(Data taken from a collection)
= = =
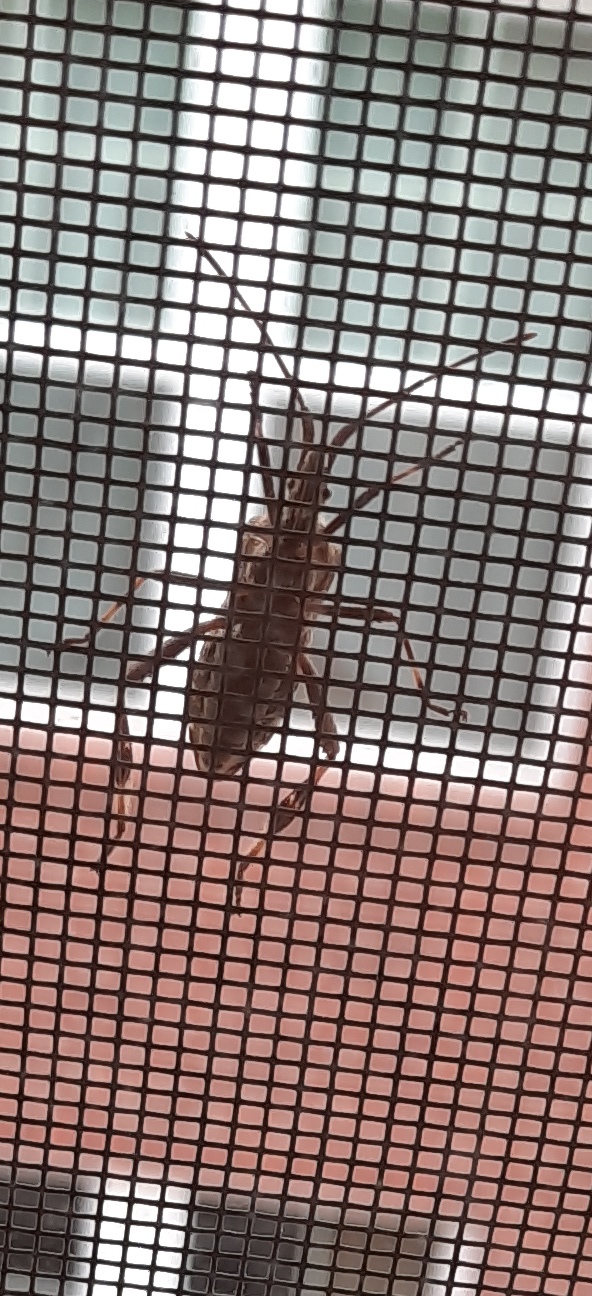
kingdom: Animalia
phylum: Arthropoda
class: Insecta
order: Hemiptera
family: Coreidae
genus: Leptoglossus
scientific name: Leptoglossus occidentalis
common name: Western conifer-seed bug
= = =
**WRITTEN REQUEST:** Can you write out every text line of the entries above word for word, leaving the pictures out?

**RESULT OF THIS EXERCISE:**
kingdom: Animalia
phylum: Arthropoda
class: Insecta
order: Hemiptera
family: Coreidae
genus: Leptoglossus
scientific name: Leptoglossus occidentalis
common name: Western conifer-seed bug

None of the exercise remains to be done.